Marcin Czech, były wiceminister zdrowia, z kolei podkreśla, że mechanizmy co prawda mogą pogorszyć sytuację polskiego przemysłu farmaceutycznego, ale są kraje, w których współpłacenie pacjentów jest niższe. I zasady dyktowania cen przez państwo bardziej rygorystyczne. W Polsce działa np. zasada, że generyk musi być tańszy o 25 proc. niż lek oryginalny. – Są kraje, w których ten odsetek sięga 60 proc. – dodaje Marcin Czech. Jednak przyznaje, że w długofalowej perspektywie gospodarczej byłby to kłopot dla przemysłu.
W nowelizacji ustawy są rozwiązania, który miały stanowić zachęty dla firm produkujących leki w Polsce. Jedną z propozycji jest podniesienie refundacji ze strony państwa dla rodzimych preparatów, szczególnie miałyby być promowane te firmy, które produkują również substancje czynne w kraju. To pozwoliłoby obniżyć dopłaty dla pacjentów – dzięki czemu mogłoby to przełożyć się większą sprzedaż leku – w myśl zasady, że im tańszy lek, tym większy popyt. Takie firmy miałyby mieć także gwarantowane na dłuższy czas miejsca na listach refundacyjnych. Jednak producenci leków krajowych przekonują, że jeśli zostaną zaproponowane w nowelizacji korytarze cenowe – nie przełoży się to na realne zachęty. Co spowoduje, że firmy nie będą mogły robić długoterminowych inwestycji.
Z raportu OECD „Health at Glance” z 2019 r. wynika, że dopłaty polskich pacjentów do leków wynoszą 64 proc. – za resztę płaci państwo. W Niemczech płacą jedynie 16 proc., we Francji 12 proc., w Czechach 42 proc. Średnia OECD wynosi 39 proc.
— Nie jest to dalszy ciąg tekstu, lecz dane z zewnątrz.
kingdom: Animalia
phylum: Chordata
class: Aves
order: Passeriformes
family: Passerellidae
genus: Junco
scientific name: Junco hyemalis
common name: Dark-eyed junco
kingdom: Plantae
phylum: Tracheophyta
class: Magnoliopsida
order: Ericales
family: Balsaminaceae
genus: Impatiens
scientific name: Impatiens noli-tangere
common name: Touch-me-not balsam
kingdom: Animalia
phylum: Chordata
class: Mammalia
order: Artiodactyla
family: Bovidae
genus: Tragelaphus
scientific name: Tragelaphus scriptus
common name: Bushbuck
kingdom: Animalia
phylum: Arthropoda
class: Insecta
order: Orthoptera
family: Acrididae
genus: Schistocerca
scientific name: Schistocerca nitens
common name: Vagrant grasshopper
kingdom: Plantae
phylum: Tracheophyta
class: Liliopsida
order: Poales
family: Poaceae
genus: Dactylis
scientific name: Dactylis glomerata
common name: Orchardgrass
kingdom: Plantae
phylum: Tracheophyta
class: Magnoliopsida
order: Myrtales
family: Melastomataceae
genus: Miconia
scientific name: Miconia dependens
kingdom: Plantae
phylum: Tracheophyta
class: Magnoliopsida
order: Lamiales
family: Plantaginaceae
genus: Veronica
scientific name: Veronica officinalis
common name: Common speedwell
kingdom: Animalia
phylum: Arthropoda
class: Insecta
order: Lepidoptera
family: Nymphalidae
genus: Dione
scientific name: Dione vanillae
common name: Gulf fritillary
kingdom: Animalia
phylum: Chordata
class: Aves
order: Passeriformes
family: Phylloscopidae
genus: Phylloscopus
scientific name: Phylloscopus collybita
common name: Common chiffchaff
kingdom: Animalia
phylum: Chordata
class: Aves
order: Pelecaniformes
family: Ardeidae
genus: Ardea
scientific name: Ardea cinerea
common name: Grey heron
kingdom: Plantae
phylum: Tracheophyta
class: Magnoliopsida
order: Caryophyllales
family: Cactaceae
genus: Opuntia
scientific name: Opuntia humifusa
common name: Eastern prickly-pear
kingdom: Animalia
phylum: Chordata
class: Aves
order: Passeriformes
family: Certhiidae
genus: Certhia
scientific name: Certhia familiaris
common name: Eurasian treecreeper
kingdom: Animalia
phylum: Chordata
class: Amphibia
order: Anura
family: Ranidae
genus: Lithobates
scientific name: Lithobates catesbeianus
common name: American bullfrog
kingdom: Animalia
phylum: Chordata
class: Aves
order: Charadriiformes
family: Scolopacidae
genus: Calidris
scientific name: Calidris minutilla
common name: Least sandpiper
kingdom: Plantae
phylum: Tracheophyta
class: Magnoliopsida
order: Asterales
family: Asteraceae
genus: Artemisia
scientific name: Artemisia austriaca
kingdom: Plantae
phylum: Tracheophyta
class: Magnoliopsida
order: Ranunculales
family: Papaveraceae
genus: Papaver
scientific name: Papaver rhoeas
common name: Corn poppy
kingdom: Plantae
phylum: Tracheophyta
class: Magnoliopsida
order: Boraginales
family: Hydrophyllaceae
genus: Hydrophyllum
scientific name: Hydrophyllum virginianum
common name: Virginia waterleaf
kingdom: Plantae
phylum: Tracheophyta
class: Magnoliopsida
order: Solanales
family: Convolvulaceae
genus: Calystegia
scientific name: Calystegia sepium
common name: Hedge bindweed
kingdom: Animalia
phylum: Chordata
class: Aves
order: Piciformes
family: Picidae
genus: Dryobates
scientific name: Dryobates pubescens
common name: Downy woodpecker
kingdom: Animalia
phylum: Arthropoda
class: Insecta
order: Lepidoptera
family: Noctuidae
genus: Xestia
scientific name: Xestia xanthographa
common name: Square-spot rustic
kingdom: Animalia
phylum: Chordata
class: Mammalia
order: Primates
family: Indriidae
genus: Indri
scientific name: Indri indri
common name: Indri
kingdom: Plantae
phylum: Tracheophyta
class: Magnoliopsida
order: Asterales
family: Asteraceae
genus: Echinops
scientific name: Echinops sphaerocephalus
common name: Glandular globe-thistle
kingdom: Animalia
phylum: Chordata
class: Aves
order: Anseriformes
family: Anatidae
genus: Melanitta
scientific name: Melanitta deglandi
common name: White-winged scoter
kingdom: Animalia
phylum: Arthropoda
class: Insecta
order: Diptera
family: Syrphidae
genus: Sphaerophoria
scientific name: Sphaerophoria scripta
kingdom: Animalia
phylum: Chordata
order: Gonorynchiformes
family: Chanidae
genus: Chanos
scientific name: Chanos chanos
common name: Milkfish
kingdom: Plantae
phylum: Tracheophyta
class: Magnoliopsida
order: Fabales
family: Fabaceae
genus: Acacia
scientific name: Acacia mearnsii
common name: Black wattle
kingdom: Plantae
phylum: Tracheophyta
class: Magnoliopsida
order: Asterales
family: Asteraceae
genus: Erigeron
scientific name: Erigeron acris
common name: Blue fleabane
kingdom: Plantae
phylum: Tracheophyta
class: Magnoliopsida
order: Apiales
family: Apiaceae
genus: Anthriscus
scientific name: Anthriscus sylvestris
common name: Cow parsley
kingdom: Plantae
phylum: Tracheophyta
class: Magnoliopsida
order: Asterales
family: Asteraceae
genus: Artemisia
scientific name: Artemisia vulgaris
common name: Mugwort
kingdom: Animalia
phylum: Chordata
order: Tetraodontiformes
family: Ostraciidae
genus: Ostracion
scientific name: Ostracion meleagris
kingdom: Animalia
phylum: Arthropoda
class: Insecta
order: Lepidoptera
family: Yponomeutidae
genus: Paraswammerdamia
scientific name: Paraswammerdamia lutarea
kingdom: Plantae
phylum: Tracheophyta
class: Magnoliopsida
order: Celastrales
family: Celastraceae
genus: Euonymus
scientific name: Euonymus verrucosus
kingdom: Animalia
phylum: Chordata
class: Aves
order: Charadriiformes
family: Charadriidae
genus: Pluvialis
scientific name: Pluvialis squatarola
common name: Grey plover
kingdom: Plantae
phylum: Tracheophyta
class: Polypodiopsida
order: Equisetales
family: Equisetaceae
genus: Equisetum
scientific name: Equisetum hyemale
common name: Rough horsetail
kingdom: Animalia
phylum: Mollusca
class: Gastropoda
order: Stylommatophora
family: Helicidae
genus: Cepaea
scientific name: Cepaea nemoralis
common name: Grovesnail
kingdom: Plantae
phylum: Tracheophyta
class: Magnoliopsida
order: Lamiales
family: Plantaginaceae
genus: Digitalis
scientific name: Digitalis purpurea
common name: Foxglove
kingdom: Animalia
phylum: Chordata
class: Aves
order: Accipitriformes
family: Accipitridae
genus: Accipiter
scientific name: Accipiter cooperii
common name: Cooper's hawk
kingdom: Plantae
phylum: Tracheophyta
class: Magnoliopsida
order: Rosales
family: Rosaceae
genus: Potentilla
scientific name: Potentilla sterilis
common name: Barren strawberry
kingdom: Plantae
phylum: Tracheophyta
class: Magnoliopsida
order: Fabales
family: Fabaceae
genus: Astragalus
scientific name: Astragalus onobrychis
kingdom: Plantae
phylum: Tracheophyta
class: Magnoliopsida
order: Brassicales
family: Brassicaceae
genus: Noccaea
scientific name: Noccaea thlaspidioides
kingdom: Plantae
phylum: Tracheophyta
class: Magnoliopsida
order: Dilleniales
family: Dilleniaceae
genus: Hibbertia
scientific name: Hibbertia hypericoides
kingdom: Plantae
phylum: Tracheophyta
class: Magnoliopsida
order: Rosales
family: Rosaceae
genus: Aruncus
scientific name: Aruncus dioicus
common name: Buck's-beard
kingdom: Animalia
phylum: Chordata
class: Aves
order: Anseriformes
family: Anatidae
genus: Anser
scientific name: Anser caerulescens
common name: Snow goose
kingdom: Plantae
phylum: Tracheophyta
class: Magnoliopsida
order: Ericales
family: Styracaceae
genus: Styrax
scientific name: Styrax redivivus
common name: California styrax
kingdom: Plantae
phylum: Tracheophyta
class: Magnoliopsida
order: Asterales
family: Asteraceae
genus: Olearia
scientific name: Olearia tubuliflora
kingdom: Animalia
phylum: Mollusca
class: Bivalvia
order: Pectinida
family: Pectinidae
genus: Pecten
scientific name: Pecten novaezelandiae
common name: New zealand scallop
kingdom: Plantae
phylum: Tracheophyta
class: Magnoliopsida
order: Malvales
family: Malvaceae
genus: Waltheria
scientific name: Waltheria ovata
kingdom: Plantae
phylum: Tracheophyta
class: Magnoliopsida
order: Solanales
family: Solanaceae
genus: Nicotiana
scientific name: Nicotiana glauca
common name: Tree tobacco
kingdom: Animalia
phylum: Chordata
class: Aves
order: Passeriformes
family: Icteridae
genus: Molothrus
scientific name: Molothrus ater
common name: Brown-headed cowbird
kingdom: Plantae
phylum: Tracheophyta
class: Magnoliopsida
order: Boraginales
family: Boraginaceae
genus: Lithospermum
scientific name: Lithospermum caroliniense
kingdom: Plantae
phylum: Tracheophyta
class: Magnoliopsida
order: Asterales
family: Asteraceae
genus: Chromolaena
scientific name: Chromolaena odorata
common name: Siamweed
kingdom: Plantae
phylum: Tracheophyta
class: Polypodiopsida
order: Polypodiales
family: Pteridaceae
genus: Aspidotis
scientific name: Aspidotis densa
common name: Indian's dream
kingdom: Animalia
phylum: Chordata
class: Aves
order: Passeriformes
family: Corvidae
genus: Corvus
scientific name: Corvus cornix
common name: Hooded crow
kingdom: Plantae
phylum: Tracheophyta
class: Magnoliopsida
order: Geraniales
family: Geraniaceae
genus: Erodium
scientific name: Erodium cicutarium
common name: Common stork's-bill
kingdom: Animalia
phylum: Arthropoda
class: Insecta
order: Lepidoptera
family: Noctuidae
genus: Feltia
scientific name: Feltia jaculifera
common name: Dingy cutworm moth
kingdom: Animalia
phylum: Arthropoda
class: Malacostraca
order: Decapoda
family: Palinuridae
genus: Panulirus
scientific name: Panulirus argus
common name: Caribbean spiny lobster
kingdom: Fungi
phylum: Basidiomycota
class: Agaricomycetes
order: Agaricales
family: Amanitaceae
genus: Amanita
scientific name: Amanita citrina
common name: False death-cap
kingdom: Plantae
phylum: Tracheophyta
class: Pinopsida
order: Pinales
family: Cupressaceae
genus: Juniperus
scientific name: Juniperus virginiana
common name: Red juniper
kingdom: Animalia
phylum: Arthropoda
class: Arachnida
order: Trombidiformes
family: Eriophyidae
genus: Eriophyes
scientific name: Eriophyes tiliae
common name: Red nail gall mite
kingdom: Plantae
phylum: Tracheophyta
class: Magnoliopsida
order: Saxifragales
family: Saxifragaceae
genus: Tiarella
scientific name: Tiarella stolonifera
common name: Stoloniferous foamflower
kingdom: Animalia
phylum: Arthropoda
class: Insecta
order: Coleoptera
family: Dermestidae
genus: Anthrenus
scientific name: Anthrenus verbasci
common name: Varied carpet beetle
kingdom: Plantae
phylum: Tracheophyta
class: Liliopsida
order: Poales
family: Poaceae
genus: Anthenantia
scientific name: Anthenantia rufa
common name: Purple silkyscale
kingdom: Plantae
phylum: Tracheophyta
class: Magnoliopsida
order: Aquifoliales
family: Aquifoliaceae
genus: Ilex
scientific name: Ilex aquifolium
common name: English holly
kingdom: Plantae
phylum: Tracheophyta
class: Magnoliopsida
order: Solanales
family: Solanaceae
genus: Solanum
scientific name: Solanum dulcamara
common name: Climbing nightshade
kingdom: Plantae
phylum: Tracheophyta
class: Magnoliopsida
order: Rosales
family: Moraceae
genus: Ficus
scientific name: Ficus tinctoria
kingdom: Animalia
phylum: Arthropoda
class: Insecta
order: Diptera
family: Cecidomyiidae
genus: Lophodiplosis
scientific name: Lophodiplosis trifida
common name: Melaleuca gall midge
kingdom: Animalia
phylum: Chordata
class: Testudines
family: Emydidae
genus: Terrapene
Resort zdrowia na razie nie chce komentować. – Jak tylko projekt nowelizacji ustawy refundacyjnej zostanie wpisany do wykazu prac rządu, rozpocznie się proces legislacyjny, w ramach którego dokument stanie się publicznie dostępny na stronach Rządowego Procesu Legislacyjnego. Będzie wówczas podlegał konsultacjom i opiniowaniu i wszyscy zainteresowani tym, co zawiera, będą mogli zgłosić uwagi – mówi Wojciech Andrusiewicz, rzecznik resortu.